→ **Brief**:
Count the lines below that contain the string "Field". Give only the number.

........

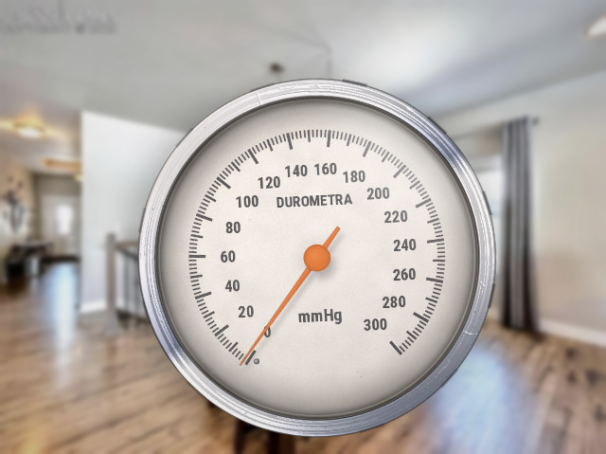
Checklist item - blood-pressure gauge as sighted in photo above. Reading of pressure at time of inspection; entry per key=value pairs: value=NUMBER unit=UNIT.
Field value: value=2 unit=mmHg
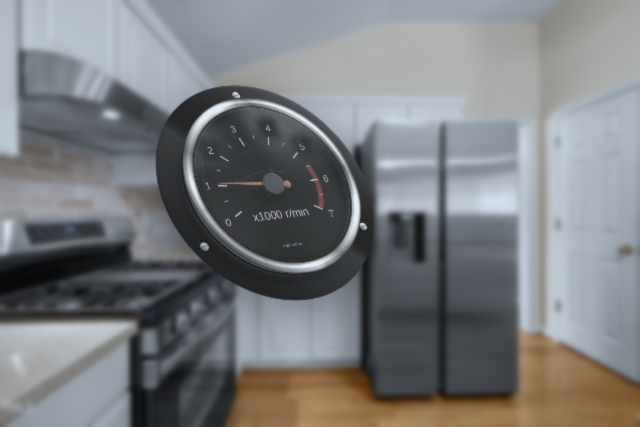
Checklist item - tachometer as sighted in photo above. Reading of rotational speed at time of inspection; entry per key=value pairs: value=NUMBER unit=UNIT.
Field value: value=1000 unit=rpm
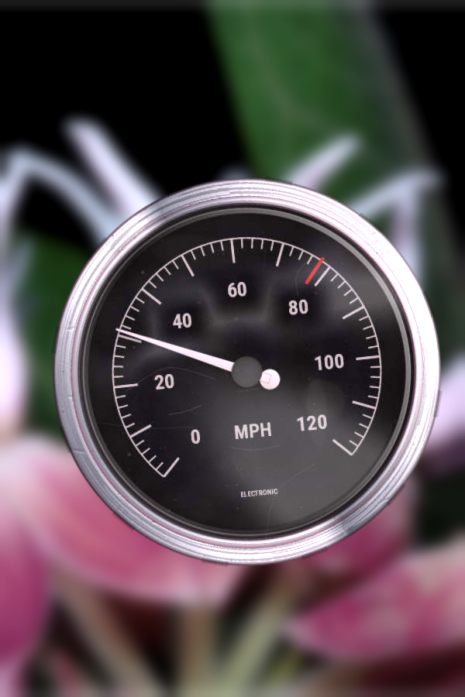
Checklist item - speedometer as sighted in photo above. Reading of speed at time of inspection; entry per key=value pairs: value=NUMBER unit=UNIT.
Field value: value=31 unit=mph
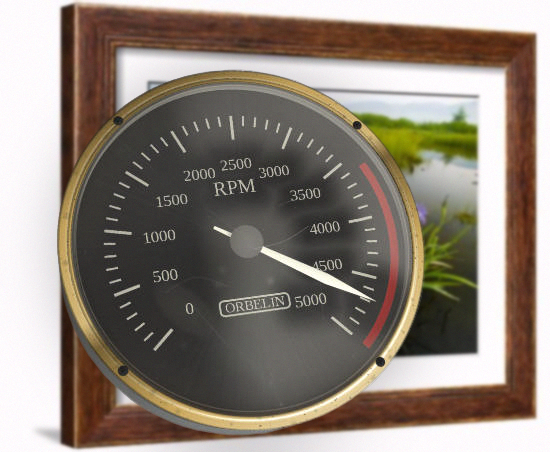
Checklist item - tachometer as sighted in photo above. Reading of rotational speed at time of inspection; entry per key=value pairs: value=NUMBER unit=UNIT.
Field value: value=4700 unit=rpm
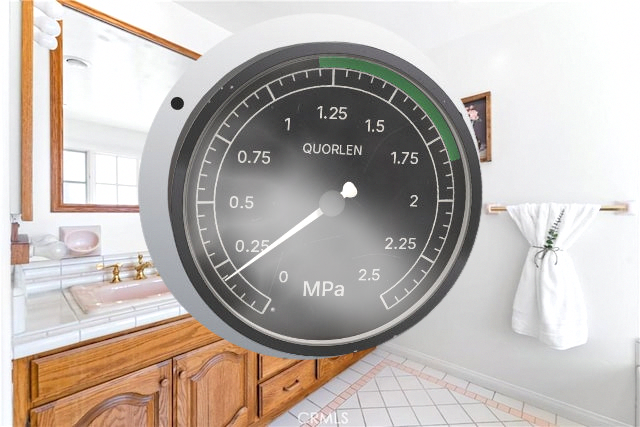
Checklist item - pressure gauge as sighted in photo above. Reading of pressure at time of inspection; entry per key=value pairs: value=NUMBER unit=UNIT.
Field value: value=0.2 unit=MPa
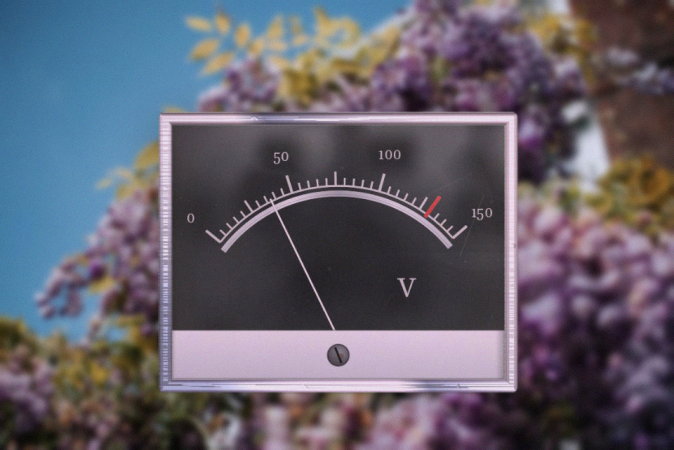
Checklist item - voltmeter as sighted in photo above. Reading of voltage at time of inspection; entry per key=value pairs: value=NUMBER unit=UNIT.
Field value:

........

→ **Solution for this exercise**:
6